Empty Churches

OK, so, as you know I usually start out each post with a picture that relates to the topic at hand.  At the moment I’m still not really sure what I’m going to write about so this will be interesting for both you and I.

First things first, today was pretty uneventful.  So uneventful, in fact, that I’m not even going to talk about it beyond saying that I drove into a nearby town and then stopped at a few antique stores on the way back but, alas, came out empty handed.  The picture at the top of this post is of the sanctuary of a church not too far away.  Normally when I’m driving through a town or city and have time to kill I’ll stop in at churches that look interesting.  This one was very promising when I pulled into the parking lot.  It’s good sized, built of stone in a traditional style.  Therefore, I got excited as to what wonders I would behold once I got inside.  Well…  To be fair it had impressive stained glass windows, and a lovely Blessed Sacrament chapel, as well as other things conducive to prayer.  But it had something that really kind of shocked me.  The back wall was blank.

Now, many modern churches are, let’s face it, not very beautiful.  This is not how it’s supposed to be, of course, and there are growing numbers of people in the Latin Church that desire to bring back a sense of continuity both to the liturgy and to church art.  This means no more Sputnik looking buildings full of concrete slabs, bizarrely shaped altars in the center of the church, burlap banners, rainbow vestments, Extraordinary Ministers, bad mass settings, liturgical dance, giant puppets, etc.  Unfortunately, this hasn’t really taken off yet.

When you walk in the front door of the cathedral the picture at the top of this post is what you see.  There is no central focus to the sanctuary.  When you look down the aisle towards where the high altar should be you are greeted with a whitewashed wall.  Needless to say, it is distracting.  The “people’s altar” is lost in the vast white space behind it.  If they were to, say, put a high altar back there, or cover it with a (good) mural or stenciling, something that introduces color and “verticality” into the space it would be improved dramatically and the liturgy at the cathedral would be improved as well.

When church becomes mundane, when you don’t feel like you are someplace different and special when you worship, then churches empty.  While some denominations try to be “relevant,” they distract.  Eventually people stop going.  Very sad.

One thought on “Empty Churches

  1. I’m sure that wall was once covered by the reredos of a majestic altar and/or a very fine painting.
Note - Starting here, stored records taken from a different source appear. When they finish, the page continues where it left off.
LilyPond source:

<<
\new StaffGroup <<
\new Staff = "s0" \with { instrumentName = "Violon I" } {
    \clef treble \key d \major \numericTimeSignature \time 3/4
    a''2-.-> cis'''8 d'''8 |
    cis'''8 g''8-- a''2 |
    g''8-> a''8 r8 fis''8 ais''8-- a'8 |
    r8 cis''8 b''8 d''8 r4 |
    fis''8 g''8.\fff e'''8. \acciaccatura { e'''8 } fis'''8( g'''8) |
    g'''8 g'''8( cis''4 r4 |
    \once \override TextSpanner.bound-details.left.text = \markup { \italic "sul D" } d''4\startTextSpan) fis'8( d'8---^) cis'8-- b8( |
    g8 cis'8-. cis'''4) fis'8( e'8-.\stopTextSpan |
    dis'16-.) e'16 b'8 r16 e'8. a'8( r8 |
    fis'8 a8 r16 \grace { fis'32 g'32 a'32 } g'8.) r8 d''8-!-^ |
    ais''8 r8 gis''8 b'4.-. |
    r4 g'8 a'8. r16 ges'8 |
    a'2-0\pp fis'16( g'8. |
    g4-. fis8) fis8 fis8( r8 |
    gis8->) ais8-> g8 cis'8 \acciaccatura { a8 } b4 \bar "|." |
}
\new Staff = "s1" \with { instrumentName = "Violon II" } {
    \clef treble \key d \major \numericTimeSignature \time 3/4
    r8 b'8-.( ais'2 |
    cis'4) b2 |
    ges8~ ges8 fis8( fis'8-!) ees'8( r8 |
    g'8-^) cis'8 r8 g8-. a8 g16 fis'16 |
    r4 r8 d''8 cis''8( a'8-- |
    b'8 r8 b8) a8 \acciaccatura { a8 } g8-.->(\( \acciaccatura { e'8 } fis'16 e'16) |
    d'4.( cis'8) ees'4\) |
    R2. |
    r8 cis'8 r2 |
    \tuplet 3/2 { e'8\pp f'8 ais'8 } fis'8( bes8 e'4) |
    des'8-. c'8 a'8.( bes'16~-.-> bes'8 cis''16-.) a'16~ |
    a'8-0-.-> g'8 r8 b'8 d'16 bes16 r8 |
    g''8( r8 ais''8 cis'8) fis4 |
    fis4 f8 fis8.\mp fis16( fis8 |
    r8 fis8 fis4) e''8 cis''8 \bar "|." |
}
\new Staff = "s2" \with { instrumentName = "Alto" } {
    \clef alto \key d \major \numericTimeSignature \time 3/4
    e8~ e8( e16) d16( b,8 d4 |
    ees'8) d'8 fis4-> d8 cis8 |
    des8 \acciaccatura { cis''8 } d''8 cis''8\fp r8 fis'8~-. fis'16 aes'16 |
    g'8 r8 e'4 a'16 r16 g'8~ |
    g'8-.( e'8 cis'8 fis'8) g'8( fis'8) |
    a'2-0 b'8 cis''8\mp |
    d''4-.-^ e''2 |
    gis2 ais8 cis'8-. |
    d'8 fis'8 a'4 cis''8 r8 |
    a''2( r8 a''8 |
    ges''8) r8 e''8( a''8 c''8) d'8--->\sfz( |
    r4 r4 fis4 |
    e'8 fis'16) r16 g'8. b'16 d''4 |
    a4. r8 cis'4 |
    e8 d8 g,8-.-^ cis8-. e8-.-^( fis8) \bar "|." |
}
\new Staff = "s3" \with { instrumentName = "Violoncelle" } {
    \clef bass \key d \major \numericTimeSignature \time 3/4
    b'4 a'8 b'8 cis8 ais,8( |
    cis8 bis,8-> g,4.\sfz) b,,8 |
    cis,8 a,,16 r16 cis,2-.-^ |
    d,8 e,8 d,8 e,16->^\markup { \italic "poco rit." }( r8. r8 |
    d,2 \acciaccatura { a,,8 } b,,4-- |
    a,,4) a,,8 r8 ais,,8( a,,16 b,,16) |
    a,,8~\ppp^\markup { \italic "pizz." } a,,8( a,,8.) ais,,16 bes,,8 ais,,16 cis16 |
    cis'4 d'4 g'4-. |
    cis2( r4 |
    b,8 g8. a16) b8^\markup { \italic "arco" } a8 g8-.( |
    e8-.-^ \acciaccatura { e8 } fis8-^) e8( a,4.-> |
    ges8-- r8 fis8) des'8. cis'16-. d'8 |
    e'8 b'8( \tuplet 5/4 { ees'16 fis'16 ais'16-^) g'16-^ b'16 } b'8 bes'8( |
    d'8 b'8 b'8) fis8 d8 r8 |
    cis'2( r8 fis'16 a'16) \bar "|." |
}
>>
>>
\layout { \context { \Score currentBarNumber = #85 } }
What you see there now (nothing!) is the result of the triumph of iconoclasm that occurred in the wake of Vatican II. Though the Council, of course, never mandated this kind of wholesale vandalism, the bishops and clergy in the U.S. went mad. One of the most heart-breaking acts of iconoclasm occurred in the R.C. Cathedral of Milwaukee. It is scandalous that those who were suppose to be “stewards of the mysteries” striped the churches of all their ornaments which added to the solemnity, majesty, and mystery of the Sacred Liturgy. They destroyed churches in the name of renewal. They were utterly insensitive to what came before, the disrupted centuries of continuity, and they trampled upon the memories of those faithful who made great sacrifices to adorn the House of God. Let us hope that a new generation of shepherds will restore what was lost. It will take many years to undo the damage. The past forty years will go down in history as a dark time in the Church– a time of decline, decadence, and destruction when bad taste triumphed over catholic substance and sensibility.